While he didn’t address Cornyn’s migration claim directly, AFL-CIO leader and panel witness Richard Trumka pushed back on the idea that a place like Honduras—not currently a party to the TPP—should be a close trading partner. He lamented the fact that his organization has been “repeatedly” told by US Trade Representative officials, “their general counsel and their assistant USTR for labor” that violence against labor organizers is not set to be addressed in any free trade agreements.

“When people say this is a higher standard yet, talking about labor, you’ll have to excuse me if I’m unmoved or unsatisfied when they tell us directly, without any equivocation, that violence and the murder of trade unionists for exercising their rights is not a violation of these agreements,” Trumka remarked. He noted that 105 labor organizers have been murdered in Colombia since the South American nation and the US negotiated closer economic ties in recent decades.

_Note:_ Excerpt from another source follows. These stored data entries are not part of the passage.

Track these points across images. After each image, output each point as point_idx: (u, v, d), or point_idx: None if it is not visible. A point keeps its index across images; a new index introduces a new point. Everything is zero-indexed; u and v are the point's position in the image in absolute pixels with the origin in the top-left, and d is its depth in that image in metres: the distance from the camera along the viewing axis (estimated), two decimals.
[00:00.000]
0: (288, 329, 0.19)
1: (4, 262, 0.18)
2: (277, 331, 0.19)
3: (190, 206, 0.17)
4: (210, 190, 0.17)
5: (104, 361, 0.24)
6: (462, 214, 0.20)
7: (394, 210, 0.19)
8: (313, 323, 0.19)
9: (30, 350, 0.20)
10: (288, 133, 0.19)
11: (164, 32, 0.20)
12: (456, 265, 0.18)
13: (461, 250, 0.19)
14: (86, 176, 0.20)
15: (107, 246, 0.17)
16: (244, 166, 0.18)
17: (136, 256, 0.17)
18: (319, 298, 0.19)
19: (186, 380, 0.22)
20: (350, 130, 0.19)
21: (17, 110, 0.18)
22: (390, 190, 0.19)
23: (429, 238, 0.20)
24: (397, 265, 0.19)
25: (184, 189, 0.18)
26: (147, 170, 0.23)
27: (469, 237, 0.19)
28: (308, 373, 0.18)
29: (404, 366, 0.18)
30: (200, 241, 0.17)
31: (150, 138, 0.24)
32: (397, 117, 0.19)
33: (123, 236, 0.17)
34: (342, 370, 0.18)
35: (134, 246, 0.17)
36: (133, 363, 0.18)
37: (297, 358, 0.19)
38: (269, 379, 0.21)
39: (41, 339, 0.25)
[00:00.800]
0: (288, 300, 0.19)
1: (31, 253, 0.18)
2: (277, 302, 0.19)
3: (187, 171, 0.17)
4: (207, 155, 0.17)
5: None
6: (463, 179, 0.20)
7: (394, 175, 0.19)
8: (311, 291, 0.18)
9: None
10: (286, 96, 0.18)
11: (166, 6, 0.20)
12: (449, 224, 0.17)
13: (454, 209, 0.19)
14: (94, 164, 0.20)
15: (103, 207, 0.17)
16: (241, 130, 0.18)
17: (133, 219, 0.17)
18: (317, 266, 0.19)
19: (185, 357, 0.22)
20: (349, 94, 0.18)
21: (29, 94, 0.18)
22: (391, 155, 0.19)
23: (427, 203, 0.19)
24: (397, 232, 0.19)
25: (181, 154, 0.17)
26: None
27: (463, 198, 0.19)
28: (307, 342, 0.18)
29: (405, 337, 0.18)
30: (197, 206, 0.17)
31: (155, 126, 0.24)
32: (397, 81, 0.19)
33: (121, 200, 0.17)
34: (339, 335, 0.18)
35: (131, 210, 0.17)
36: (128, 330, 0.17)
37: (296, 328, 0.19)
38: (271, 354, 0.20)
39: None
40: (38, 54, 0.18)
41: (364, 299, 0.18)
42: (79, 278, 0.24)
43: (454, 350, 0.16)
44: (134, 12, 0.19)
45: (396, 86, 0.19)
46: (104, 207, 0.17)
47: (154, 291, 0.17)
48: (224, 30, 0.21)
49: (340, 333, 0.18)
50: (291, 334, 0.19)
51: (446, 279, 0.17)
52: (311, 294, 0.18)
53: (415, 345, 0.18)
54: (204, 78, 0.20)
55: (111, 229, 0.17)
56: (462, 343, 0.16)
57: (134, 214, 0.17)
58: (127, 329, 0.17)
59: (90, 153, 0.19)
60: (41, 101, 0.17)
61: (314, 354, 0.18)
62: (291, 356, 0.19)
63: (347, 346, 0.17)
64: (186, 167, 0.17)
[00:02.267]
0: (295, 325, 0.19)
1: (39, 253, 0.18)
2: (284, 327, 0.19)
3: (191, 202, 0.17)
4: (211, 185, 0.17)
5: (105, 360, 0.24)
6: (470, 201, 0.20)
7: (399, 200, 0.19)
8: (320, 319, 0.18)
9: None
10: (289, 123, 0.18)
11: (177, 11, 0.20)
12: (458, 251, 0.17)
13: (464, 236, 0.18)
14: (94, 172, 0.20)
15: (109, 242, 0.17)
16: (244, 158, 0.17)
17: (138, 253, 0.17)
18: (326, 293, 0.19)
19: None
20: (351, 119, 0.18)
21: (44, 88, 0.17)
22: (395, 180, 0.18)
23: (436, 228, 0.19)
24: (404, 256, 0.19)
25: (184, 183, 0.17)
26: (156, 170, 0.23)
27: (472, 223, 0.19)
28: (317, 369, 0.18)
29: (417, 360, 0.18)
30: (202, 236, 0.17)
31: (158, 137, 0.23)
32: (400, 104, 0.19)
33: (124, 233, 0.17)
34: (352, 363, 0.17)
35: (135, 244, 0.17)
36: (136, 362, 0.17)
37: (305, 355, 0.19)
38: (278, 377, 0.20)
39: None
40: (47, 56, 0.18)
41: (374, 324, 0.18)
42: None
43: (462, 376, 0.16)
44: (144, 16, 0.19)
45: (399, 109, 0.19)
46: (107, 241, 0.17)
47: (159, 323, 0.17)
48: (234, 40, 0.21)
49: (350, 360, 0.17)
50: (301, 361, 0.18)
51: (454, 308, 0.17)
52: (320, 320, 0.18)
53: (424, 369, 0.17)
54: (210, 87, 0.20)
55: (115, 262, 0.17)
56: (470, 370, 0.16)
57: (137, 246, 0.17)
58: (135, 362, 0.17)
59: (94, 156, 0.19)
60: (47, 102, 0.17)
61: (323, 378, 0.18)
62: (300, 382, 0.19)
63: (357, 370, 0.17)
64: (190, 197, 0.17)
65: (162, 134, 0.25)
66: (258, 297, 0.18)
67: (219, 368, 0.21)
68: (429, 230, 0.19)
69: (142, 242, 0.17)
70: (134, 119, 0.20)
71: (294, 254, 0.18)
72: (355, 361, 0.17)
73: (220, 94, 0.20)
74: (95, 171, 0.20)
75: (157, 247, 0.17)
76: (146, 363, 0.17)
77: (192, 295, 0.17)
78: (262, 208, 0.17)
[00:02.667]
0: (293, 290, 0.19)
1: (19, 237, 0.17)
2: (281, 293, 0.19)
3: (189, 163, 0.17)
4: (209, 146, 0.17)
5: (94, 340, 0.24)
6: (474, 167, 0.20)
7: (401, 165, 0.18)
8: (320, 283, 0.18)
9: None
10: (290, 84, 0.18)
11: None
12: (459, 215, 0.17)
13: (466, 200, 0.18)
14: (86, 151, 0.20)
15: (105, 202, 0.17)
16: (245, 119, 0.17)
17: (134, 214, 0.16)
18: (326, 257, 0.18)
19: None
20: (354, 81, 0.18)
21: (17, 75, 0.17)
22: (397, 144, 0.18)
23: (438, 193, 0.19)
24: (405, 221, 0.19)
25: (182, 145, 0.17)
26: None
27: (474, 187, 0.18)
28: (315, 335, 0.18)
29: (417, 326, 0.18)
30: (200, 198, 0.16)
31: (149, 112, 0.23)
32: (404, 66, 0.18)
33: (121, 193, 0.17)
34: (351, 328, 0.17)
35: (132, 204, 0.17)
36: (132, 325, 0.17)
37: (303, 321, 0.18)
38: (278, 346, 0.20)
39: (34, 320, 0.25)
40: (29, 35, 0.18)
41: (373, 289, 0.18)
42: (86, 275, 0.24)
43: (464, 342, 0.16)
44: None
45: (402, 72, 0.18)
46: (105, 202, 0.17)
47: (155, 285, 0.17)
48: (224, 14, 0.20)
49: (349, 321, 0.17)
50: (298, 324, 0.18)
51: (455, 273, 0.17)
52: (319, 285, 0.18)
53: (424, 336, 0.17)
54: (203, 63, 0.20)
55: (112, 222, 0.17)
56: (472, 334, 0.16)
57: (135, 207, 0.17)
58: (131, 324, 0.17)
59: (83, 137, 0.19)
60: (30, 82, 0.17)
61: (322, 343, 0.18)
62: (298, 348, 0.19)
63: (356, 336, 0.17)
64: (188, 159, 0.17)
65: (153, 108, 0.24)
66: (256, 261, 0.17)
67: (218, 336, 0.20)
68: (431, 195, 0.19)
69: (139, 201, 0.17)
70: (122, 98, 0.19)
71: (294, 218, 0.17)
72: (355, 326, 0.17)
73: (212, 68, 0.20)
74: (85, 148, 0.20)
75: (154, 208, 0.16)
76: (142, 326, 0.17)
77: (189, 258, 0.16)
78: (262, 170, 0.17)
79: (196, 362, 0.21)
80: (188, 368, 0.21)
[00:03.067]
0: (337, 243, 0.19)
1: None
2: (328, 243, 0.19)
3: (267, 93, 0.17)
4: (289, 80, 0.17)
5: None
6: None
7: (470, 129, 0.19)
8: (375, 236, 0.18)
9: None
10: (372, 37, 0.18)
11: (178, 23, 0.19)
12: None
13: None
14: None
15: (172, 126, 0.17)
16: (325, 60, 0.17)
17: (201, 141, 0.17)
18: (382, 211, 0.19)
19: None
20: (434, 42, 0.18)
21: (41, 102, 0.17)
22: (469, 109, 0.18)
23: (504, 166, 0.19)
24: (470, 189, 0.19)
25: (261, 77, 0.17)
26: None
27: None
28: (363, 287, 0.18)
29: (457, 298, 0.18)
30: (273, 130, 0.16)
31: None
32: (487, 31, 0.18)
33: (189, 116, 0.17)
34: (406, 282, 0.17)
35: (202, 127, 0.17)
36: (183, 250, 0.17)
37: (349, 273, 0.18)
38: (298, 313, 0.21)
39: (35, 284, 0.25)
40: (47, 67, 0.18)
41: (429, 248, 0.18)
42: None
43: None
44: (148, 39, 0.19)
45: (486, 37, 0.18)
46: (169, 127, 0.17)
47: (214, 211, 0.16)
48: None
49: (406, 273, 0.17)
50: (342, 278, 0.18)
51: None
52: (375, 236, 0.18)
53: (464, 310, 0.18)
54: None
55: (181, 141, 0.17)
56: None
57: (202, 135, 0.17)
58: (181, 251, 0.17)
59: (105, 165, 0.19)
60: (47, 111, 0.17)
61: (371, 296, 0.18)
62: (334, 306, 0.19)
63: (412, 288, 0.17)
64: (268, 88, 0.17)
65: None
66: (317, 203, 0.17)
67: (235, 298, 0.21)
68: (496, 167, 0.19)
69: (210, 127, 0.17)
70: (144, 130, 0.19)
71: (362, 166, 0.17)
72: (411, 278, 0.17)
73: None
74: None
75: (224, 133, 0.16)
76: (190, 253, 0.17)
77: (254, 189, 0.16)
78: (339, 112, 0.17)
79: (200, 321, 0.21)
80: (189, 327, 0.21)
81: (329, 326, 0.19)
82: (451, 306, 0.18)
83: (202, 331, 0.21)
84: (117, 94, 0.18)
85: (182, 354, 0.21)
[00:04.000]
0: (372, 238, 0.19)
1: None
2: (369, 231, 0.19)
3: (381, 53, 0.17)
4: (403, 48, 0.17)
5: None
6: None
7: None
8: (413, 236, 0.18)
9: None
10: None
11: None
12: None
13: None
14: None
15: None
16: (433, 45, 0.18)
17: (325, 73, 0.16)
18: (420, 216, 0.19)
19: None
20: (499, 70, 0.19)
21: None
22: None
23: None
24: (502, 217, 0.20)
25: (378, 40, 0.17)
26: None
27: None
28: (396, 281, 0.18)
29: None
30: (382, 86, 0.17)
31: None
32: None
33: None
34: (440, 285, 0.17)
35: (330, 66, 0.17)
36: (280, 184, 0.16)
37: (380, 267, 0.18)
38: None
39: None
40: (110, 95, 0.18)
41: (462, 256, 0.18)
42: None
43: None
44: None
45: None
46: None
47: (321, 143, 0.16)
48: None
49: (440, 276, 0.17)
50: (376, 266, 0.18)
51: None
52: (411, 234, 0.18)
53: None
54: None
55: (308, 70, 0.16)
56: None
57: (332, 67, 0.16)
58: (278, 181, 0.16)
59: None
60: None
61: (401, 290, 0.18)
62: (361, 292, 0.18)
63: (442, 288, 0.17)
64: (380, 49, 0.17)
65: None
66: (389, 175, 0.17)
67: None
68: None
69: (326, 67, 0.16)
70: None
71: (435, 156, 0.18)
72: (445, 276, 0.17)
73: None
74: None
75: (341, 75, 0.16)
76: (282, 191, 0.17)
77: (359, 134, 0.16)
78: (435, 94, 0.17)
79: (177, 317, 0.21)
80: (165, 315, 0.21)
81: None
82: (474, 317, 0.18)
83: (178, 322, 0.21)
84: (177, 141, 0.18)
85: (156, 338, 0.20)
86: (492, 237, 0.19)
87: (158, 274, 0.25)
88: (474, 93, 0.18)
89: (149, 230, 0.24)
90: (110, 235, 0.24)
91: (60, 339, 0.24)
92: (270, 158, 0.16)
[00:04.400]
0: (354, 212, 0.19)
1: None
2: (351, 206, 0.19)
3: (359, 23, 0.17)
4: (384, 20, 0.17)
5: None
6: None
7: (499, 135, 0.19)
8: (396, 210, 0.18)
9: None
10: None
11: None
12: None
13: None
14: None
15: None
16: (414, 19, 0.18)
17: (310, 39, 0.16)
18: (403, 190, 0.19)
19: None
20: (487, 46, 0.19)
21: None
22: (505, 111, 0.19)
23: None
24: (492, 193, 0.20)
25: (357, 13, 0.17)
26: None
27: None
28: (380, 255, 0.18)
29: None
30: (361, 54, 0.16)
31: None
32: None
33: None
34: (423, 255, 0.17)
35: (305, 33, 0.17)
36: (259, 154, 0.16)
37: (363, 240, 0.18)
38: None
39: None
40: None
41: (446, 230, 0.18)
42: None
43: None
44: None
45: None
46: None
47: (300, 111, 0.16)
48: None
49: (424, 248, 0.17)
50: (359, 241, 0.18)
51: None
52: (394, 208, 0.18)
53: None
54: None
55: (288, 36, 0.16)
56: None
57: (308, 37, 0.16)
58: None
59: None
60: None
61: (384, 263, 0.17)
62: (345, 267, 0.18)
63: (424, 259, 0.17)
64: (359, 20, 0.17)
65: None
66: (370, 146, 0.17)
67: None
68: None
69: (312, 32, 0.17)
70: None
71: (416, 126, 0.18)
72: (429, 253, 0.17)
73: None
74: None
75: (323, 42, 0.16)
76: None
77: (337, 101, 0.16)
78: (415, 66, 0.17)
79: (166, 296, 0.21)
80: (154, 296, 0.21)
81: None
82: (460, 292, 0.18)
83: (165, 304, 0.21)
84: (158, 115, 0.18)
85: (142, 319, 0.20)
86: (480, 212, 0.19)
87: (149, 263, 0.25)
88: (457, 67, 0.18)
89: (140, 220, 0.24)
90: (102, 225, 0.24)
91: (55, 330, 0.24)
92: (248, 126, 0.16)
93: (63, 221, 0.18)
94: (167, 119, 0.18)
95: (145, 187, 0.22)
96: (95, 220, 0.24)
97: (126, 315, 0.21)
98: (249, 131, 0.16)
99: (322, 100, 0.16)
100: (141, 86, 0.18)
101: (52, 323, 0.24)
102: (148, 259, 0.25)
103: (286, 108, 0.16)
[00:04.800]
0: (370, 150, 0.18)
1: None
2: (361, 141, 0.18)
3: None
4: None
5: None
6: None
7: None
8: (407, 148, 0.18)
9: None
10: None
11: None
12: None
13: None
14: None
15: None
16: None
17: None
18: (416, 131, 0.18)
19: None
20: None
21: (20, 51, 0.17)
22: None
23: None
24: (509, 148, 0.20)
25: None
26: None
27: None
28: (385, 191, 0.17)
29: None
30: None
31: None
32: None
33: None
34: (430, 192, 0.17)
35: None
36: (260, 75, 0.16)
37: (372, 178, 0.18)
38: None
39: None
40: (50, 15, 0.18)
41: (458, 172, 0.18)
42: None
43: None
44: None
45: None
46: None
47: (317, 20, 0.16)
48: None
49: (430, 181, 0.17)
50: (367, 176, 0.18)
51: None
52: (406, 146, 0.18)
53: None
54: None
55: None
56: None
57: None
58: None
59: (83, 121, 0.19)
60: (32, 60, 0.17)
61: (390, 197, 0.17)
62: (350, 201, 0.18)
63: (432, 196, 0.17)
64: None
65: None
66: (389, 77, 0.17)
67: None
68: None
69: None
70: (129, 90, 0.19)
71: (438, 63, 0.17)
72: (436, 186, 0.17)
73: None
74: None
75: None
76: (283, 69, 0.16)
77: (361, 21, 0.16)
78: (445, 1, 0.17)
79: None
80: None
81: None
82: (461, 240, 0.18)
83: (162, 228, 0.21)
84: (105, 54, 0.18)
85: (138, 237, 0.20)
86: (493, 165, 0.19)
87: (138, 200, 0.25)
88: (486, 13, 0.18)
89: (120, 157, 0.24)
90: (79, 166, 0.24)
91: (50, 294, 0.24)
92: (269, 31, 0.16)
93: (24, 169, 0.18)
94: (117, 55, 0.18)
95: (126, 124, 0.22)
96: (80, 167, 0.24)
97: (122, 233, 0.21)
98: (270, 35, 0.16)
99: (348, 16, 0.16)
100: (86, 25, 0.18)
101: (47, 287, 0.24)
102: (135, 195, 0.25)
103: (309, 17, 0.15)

Amid last summer’s child migrant influx, the AFL-CIO published a report detailing an “increasing climate of repression” against union leaders in Honduras. Agricultural organizers there, for example, told the American union that “one of their union’s leaders, Jésus Maria Martinez, was forced to flee the country after receiving threats against his life.”

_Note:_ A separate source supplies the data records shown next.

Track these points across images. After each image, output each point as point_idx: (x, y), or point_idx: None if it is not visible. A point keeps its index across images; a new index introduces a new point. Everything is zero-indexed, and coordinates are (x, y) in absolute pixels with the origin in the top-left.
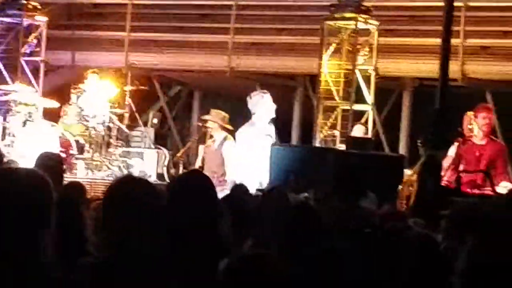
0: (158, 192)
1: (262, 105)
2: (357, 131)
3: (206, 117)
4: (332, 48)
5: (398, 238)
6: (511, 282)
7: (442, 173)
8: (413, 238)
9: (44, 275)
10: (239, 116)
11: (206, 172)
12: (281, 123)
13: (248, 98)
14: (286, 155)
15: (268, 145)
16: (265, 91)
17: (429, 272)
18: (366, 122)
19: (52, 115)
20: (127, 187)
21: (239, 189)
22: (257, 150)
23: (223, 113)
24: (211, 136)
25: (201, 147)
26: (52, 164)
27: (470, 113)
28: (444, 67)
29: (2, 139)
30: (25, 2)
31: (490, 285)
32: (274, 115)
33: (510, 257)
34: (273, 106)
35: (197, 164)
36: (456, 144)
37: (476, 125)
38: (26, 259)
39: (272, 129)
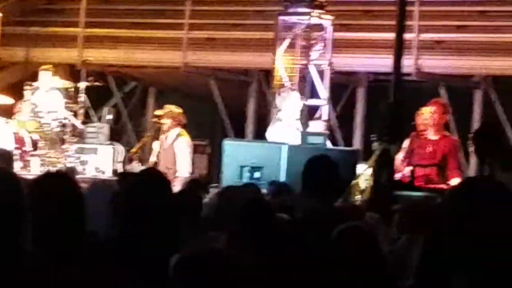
0: (78, 188)
1: (288, 101)
2: (313, 126)
3: (160, 112)
4: (286, 43)
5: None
6: (462, 277)
7: (396, 167)
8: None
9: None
10: (193, 111)
11: (161, 168)
12: (236, 118)
13: (276, 95)
14: (240, 150)
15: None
16: (294, 88)
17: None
18: (321, 117)
19: (6, 112)
20: (46, 184)
21: (194, 185)
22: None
23: (178, 109)
24: (165, 132)
25: (155, 143)
26: (3, 160)
27: (422, 109)
28: (398, 61)
29: None
30: None
31: (442, 280)
32: (299, 113)
33: (459, 252)
34: (300, 103)
35: (152, 160)
36: (410, 138)
37: (429, 120)
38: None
39: (299, 125)
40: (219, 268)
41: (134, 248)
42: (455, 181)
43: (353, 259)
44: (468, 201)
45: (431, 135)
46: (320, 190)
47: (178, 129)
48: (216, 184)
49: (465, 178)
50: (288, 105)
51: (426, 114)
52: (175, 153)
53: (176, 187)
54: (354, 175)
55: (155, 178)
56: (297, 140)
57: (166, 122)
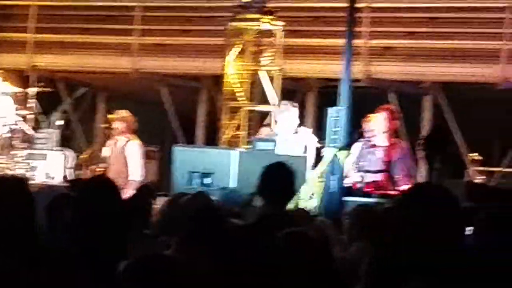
0: (27, 193)
1: (287, 116)
2: (264, 132)
3: (111, 117)
4: (236, 49)
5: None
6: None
7: (346, 173)
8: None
9: None
10: (143, 117)
11: (112, 173)
12: (186, 124)
13: (275, 109)
14: (190, 156)
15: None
16: (296, 104)
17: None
18: (271, 123)
19: None
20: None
21: (145, 190)
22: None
23: (129, 114)
24: (116, 137)
25: (106, 148)
26: None
27: (372, 115)
28: (347, 67)
29: None
30: None
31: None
32: (295, 131)
33: (404, 258)
34: (297, 121)
35: (102, 165)
36: (359, 144)
37: (378, 126)
38: None
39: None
40: (167, 273)
41: (85, 253)
42: (405, 187)
43: (299, 264)
44: (416, 208)
45: (381, 141)
46: (274, 196)
47: (129, 134)
48: (165, 193)
49: (413, 185)
50: (285, 120)
51: (374, 120)
52: (126, 157)
53: (129, 191)
54: (304, 181)
55: (104, 185)
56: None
57: (117, 127)
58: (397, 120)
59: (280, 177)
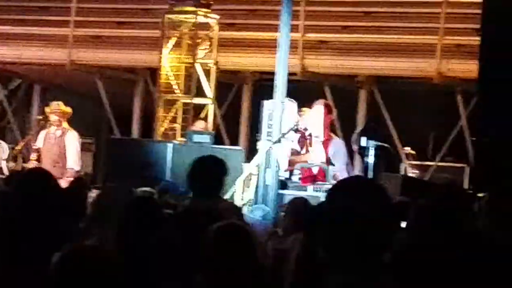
0: None
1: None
2: (199, 125)
3: (47, 109)
4: (172, 41)
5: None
6: (337, 276)
7: (282, 166)
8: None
9: None
10: (78, 109)
11: (46, 164)
12: (122, 116)
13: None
14: (126, 149)
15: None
16: (294, 100)
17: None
18: (207, 115)
19: None
20: None
21: (79, 183)
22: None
23: (64, 106)
24: (51, 129)
25: (40, 140)
26: None
27: (306, 109)
28: (282, 61)
29: None
30: None
31: (318, 279)
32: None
33: (334, 252)
34: (295, 117)
35: (32, 157)
36: (295, 137)
37: (314, 120)
38: None
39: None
40: (99, 265)
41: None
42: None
43: (229, 256)
44: (344, 201)
45: (317, 134)
46: (201, 189)
47: (65, 125)
48: (100, 185)
49: (343, 179)
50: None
51: (309, 114)
52: (63, 147)
53: (67, 181)
54: (239, 174)
55: (40, 178)
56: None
57: (53, 118)
58: (333, 114)
59: (207, 170)
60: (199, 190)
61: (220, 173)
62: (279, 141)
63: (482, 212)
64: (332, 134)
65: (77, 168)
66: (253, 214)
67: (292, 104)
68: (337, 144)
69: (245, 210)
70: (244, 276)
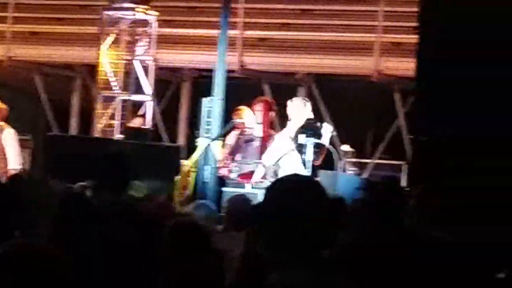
0: None
1: (302, 113)
2: (138, 122)
3: None
4: (111, 38)
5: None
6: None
7: (221, 163)
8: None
9: None
10: (16, 105)
11: None
12: (60, 113)
13: (289, 102)
14: (64, 145)
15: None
16: (307, 99)
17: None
18: (145, 113)
19: None
20: None
21: (17, 179)
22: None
23: (1, 103)
24: None
25: None
26: None
27: (243, 107)
28: (221, 58)
29: None
30: None
31: (259, 277)
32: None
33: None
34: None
35: None
36: (235, 134)
37: (254, 117)
38: None
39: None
40: (35, 263)
41: None
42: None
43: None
44: (280, 199)
45: (256, 132)
46: (103, 185)
47: (1, 123)
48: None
49: (279, 177)
50: (299, 116)
51: (249, 112)
52: (2, 145)
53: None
54: (176, 171)
55: None
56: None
57: None
58: (273, 112)
59: (110, 167)
60: (101, 187)
61: (121, 170)
62: (217, 138)
63: (416, 208)
64: (273, 131)
65: (19, 167)
66: (198, 211)
67: (308, 104)
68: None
69: (190, 208)
70: (202, 272)
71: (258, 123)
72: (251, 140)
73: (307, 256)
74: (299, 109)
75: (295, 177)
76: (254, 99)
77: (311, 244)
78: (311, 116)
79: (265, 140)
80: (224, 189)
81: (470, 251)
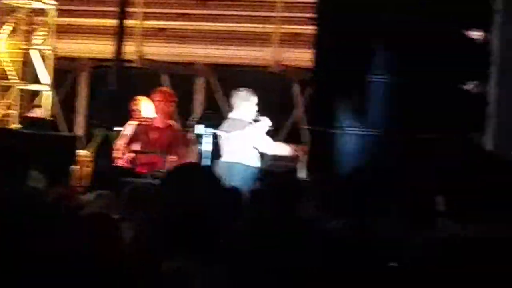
0: None
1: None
2: (36, 112)
3: None
4: (8, 27)
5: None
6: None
7: (117, 153)
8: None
9: None
10: None
11: None
12: None
13: (234, 92)
14: None
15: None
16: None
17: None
18: (44, 102)
19: None
20: None
21: None
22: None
23: None
24: None
25: None
26: None
27: (141, 97)
28: (119, 48)
29: None
30: None
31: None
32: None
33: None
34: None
35: None
36: (132, 124)
37: (154, 108)
38: None
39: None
40: None
41: None
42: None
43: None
44: (176, 188)
45: (157, 123)
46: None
47: None
48: None
49: (176, 166)
50: (245, 108)
51: (148, 102)
52: None
53: None
54: (73, 161)
55: None
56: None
57: None
58: (172, 103)
59: (5, 157)
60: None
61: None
62: (114, 127)
63: (312, 199)
64: (171, 122)
65: None
66: (97, 201)
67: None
68: (175, 132)
69: (89, 198)
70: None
71: (157, 114)
72: (150, 130)
73: (203, 245)
74: (246, 98)
75: (191, 167)
76: (153, 90)
77: (206, 233)
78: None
79: (164, 131)
80: (122, 179)
81: (363, 241)
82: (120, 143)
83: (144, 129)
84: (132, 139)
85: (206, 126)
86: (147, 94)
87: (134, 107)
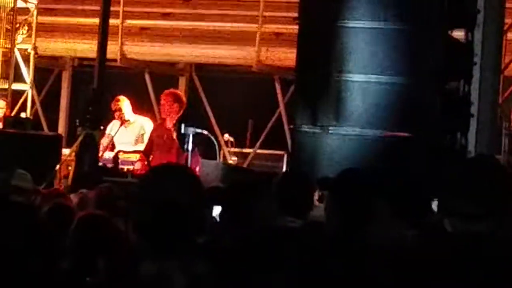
0: None
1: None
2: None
3: None
4: None
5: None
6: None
7: (101, 153)
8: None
9: None
10: None
11: None
12: None
13: None
14: None
15: None
16: None
17: None
18: (26, 101)
19: None
20: None
21: None
22: None
23: None
24: None
25: None
26: None
27: (121, 97)
28: (102, 47)
29: None
30: None
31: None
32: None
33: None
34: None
35: None
36: (116, 123)
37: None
38: None
39: None
40: None
41: None
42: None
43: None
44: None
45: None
46: None
47: None
48: None
49: (154, 166)
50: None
51: (125, 102)
52: None
53: None
54: (57, 160)
55: None
56: None
57: None
58: (179, 104)
59: None
60: None
61: None
62: (97, 127)
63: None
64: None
65: None
66: None
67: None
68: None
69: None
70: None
71: (165, 115)
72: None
73: (181, 244)
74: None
75: (169, 166)
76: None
77: (185, 232)
78: None
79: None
80: (106, 178)
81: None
82: (103, 143)
83: (126, 127)
84: (116, 137)
85: (187, 126)
86: (128, 94)
87: (116, 107)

Highlighting how the issue is relevant to the TPP, the ranking member of the House Committee on Ways and Means Sandy Levin (D-Mich.) on Tuesday issued a press release highlighting a Vietnamese labor leader’s call to cease talks over concerns about Hanoi’s union-busting police state.

“Do Thi Minh Hanh, who recently spent four years in prison for distributing leaflets to factory workers, has urged that the Trans-Pacific Partnership not be concluded until Vietnam guarantees and promotes worker rights,” Levin’s office noted.

While many parties to the TPP already have free trade agreements with the United States, Vietnam does not.

On Wednesday, the Senate Finance Committee will be voting on Trade Promotion Authority in a procedure that will be characterized by a bevy of amendments from the left, according to remarks made at the committee by member Sherrod Brown (D-Ohio).

When asked by Brown what kind of changes to trade policy he would like to see, Trumka rolled out a wish-list that included the AFL-CIO’s draft chapters on labor, currency, investor-state dispute settlement mechanisms, environmental rules, and procurement. Many of these ideas, he said, the union has proposed to the USTR over the past five years, as TPP has been hashed out, with very little response from the Obama administration.

Brown replied that his experience with the administration’s top trade negotiator–offering policy ideas on points such as currency manipulation labor standard enforcements–dovetailed.

“When they do meet with me, it’s not to exchange ideas or rethink how we do things, it’s to tell me why I’m wrong, that my concerns are not valid,” the incredulous senator said. “The administration has taken this approach that you are either with us or against us on trade,” he added, alluding to George W. Bush’s now-infamously bombastic War on Terror declaration.

In wrapping up the hearing, Hatch praised ranking member, Sen. Ron Wyden (D-Ore.) for his work in hammering out a bipartisan agreement. He predicted, however, that it would not pass unanimously.